When Sir Julian, who is on the board of the local commercial and technical college, mentions the name of the new Lady Superintendent to his wife, she recognizes it. She believes Miss Marchrose is the young woman who jilted her cousin.

Lady Rossiter’s belief in her own kindness conceals her meddlesome and ill-natured personality even from herself. She dislikes Miss Marchrose on sight. When she sees a friendship growing between Miss Marchrose and Mark Easter, the popular Superintendent, she makes it her business to spread insinuations about Miss Marchrose’s character.

Sir Julian likes Miss Marchrose and disapproves of his wife’s interference in the running of the college. I kept waiting for him to step in and stop her.

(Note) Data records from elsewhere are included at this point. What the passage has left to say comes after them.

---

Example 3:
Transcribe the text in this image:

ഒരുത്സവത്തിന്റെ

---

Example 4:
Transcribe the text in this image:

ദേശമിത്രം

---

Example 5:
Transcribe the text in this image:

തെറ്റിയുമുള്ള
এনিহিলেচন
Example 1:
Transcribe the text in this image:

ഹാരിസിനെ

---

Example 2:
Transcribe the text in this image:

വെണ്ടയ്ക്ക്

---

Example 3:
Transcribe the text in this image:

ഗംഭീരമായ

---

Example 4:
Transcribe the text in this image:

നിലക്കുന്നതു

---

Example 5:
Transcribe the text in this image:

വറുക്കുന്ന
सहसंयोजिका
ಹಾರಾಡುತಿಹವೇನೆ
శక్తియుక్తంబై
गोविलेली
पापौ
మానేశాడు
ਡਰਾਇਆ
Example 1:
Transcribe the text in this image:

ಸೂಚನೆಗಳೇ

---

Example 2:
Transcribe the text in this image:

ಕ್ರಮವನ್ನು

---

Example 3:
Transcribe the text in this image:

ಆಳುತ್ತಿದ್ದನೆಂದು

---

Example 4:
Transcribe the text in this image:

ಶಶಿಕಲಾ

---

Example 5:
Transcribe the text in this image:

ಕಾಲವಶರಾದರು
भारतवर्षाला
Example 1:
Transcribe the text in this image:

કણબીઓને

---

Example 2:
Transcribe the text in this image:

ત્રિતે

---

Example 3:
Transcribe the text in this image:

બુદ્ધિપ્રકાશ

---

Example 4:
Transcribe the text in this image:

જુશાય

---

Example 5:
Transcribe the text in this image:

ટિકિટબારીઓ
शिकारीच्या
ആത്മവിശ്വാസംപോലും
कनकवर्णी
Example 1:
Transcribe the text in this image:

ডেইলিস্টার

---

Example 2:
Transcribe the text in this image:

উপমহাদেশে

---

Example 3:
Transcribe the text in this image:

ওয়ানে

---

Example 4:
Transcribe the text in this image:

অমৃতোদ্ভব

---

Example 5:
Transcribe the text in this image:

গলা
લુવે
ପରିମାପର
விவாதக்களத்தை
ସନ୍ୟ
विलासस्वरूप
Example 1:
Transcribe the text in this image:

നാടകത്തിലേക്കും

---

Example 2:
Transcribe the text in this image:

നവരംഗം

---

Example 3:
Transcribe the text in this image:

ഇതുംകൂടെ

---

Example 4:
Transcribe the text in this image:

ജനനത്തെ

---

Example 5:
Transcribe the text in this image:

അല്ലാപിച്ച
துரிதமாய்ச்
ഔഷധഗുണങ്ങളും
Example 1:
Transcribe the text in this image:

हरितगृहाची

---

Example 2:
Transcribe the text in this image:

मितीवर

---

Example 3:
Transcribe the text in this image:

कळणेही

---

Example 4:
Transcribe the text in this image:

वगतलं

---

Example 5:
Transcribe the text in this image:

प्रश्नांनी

This novel, while it sparkles with wit and contains several comic characters, is about the serious subject of the damage of loose talk and gossip. Don’t look for a silly romantic novel here. I was rapt by this novel, as I found Miss Marchrose gallant and detested Lady Rossiter’s hypocrisy and self-deception.

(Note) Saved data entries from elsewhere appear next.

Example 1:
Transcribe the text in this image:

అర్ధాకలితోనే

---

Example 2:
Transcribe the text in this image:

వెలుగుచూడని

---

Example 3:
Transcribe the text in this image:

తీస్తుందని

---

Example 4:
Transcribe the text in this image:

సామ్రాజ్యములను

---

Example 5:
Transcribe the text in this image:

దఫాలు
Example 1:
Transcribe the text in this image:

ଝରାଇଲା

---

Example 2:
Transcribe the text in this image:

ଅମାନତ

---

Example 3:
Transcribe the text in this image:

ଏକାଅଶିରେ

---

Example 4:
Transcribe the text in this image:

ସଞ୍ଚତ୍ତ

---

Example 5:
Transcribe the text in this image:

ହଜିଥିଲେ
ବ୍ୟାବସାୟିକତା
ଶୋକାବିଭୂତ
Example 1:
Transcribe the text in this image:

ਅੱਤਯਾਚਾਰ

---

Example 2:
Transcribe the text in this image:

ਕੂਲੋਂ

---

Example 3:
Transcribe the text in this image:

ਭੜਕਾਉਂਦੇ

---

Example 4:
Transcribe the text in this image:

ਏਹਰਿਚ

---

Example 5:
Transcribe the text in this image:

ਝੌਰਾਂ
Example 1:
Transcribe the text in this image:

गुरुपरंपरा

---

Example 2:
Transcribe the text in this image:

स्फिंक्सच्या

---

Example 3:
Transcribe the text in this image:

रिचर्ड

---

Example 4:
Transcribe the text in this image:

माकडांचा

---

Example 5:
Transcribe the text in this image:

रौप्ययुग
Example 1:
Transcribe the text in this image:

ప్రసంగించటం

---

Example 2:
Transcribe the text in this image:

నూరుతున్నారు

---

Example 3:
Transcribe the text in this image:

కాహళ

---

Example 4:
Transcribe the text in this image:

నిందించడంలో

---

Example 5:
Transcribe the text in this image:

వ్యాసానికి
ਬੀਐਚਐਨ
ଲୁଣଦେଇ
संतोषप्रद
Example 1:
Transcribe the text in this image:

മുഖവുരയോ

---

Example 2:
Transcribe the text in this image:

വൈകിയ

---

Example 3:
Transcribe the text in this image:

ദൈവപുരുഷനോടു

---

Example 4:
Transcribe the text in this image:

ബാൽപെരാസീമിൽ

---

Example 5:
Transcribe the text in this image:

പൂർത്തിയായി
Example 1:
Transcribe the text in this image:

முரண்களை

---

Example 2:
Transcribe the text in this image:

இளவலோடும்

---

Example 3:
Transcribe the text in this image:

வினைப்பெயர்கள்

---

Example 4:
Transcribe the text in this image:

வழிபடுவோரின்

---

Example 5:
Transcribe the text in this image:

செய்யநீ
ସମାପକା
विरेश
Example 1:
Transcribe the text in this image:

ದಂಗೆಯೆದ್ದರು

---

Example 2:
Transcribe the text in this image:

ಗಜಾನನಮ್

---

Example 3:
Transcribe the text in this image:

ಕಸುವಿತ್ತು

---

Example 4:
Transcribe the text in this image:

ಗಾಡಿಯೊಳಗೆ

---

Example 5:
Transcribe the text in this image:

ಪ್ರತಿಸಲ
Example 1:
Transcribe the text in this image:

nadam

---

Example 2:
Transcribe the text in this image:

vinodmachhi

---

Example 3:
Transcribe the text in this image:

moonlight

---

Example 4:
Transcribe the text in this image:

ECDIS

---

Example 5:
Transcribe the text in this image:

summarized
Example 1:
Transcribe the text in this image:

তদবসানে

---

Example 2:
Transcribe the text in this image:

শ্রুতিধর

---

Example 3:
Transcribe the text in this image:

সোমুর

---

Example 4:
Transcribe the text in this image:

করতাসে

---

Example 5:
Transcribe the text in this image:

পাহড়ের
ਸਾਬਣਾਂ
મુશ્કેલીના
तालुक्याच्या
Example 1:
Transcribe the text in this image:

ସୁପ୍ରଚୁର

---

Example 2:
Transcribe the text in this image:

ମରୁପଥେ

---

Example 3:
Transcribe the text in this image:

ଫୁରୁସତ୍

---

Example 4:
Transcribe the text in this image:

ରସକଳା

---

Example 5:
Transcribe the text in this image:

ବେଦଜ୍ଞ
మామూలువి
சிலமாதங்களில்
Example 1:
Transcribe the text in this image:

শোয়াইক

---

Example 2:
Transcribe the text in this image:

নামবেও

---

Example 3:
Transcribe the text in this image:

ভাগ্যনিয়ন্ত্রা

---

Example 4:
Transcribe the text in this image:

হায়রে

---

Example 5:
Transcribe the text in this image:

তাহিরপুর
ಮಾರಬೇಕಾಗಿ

That being said, the novel contains some very funny characters, for example, silly Iris Easter, the author of a novel entitled Why Ben! A Story of the Sexes, and her pseudo-Scottish lover, Douglas Garrett, or Mark Easter’s horrendously behaved children, Ruthie and Ambrose, alias Peekaboo. This is another excellent book from the British Library Women Writers series.

I received this book from the publisher in exchange for a free and fair review.